Things I like about my husband:

1) That he will always try to make sure I am well fed…just as my blood suger is plummeting he takes a deep breath, remembers not to take it personally, and hands me a cliff bar.

2) That on mother’s days Jack (read: Archie) got me a new bottle of my favorite scent. I didn’t even have to tell him I was out, he noticed, and took care of it. So thoughtful, so observant…Wolfie’s just fine dear.

3) That you can already see that Jack wants to be just like him. Jack follows him around with big moon eyes just drinking the man up.  Some little boys play with cars, other’s have tool sets. Not Jack. He has his own laptop and would love nothing better than to sit on Arch’s lap all day long, banging away on the keys and looking up at his dad for approval.

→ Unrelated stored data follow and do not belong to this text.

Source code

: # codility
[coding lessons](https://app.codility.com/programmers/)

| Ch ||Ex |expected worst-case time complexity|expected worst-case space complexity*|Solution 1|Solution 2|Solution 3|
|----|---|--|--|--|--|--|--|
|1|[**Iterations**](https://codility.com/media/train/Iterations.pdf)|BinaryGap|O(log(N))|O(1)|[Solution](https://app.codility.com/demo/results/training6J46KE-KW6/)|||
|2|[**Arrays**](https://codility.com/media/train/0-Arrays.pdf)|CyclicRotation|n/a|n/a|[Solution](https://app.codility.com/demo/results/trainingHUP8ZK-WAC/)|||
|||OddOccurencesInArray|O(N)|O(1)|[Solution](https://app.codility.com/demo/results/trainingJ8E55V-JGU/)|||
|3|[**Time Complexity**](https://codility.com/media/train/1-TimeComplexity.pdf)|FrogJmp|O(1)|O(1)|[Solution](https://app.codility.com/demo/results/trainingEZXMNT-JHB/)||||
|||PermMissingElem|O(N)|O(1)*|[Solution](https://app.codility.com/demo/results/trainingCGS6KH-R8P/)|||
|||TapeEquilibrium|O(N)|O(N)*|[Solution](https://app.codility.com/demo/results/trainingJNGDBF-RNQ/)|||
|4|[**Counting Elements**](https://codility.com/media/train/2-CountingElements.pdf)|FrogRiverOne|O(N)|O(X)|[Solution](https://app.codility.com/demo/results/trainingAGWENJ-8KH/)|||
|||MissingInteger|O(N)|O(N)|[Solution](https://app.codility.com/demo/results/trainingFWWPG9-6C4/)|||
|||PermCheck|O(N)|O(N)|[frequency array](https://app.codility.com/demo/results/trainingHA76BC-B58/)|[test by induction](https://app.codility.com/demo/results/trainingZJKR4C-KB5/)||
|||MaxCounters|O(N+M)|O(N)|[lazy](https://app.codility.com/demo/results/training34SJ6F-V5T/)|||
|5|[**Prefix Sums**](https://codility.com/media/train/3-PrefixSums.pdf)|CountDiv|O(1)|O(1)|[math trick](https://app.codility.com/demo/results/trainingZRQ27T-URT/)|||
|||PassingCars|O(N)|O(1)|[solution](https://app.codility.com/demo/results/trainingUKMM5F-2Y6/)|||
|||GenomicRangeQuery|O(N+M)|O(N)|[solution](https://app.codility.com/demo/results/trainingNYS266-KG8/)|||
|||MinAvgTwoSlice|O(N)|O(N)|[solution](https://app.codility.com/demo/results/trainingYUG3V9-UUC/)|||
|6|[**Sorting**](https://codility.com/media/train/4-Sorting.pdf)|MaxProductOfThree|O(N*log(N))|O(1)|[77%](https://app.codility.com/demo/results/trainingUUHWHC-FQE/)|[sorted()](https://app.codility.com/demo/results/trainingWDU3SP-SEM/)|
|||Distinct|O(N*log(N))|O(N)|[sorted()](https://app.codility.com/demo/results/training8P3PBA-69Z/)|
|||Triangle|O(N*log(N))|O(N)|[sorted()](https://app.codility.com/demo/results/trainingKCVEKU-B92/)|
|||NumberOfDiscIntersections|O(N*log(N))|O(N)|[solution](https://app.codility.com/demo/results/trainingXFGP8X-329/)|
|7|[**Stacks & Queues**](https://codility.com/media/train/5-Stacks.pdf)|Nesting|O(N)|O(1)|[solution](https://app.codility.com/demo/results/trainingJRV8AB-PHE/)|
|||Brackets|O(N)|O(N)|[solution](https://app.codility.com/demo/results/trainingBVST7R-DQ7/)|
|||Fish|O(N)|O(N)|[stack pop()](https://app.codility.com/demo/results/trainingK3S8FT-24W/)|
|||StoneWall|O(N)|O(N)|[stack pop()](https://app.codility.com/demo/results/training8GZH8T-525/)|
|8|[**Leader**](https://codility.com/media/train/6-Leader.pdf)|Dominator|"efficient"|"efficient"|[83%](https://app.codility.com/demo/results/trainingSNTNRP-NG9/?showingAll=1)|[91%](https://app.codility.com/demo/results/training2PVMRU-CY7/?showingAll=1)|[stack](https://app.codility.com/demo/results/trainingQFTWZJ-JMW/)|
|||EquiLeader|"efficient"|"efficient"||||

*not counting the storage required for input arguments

I am a lucky lady with various plumbing issues.

 

 

Marching Babies

Monday, April 28th, 2008

Did you know it was raining on Sunday in NYC? Specifically on 62nd and Columbus where we couldn’t find the stupid registration center, or even Nina’s parents? It was a sad day in volunteer land (damn that rain!) - but a big deal in saving baby land, because, with the help of all you lovely people we raised $1610 for team DandyJack. I think we get a t-shirt, but you? You all get the satisfaction of knowing you’ve helped someone else, and hopefully prevented a baby, or a family from heading down a very scary road.

Jack braved the March for Babies well. He put up with the wet ankles and the mobs of people who didn’t care that we were “pushing a baby here people!” But, he was fussy and oddly warm. By the time we got back home after walking about 3 blocks it became clear that he had contracted some kind of stomach flu. Don’t ask how we know, because Dudes? We just do.  He’s still on pedia-lite as I type. Pedia-lite and graham crackers, the sustenance of kings…

In closing, I would like to apologize to the family that I snorted at and referred to as wimps, for advertising their 4 pound “miracle” on their team t-shirts on Sunday (no, they didn’t hear me).  Just because my miracle was 2 pounds 4 ounces doesn’t mean yours was any less miraculous… so. I am sorry.